- _Page extract_:
— start —

In response to new regulatory directives, this technical investigation establishes a robust predictive modeling framework to understand, quantify, and forecast the factors influencing pH levels within the ABC Beverage manufacturing process. Maintaining tight control over pH is a vital operational benchmark for product quality, chemical stability, and regulatory compliance.
This report documents a comprehensive data science workflow, transforming noisy, raw production telemetry into a high-performance predictive system. By leveraging advanced preprocessing methods and diverse machine learning algorithms via the caret ecosystem, we build an optimized framework tailored to the specific dynamics of our manufacturing line.
# Loading core data science and modeling libraries
library(tidyverse)

— end —

- _Complete the following_:
1. In the pH modeling report, swap "caret" for "mlr3" and write out everything from "This report documents" down to "our manufacturing line.".
2. According to the pH modeling report, tight control over pH serves as a benchmark for which things? List each one.

- _Listed entries_:
— start —

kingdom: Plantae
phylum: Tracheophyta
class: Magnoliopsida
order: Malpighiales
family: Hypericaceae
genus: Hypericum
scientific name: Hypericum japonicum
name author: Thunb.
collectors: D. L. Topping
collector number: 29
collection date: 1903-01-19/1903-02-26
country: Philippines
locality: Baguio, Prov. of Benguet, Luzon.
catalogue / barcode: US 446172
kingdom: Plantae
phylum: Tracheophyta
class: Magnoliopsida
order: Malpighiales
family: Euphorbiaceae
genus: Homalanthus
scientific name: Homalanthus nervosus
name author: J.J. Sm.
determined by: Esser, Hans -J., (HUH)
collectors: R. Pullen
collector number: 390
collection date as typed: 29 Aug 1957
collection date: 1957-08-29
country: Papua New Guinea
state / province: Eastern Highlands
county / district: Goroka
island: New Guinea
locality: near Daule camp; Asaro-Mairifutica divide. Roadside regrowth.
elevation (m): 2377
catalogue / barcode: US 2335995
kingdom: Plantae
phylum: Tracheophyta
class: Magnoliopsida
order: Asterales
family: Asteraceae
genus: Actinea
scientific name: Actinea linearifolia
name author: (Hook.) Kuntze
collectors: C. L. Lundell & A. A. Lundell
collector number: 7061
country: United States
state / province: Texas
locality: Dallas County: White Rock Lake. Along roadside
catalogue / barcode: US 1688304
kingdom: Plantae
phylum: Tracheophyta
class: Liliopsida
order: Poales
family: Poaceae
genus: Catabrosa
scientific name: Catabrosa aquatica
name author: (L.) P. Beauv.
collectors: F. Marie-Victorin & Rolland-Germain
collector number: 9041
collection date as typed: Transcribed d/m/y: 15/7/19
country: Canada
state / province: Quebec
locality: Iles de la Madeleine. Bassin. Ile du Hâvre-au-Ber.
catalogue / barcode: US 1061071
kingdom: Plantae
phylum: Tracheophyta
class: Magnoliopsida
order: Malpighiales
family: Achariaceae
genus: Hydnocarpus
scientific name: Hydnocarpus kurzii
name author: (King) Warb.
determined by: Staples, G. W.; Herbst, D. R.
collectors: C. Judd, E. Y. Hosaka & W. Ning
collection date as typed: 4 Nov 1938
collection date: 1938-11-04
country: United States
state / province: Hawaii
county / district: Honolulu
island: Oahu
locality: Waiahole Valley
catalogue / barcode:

— end —

- _Solved problems_:
1.
This report documents a comprehensive data science workflow, transforming noisy, raw production telemetry into a high-performance predictive system. By leveraging advanced preprocessing methods and diverse machine learning algorithms via the mlr3 ecosystem, we build an optimized framework tailored to the specific dynamics of our manufacturing line.

2.
- Product quality
- Chemical stability
- Regulatory compliance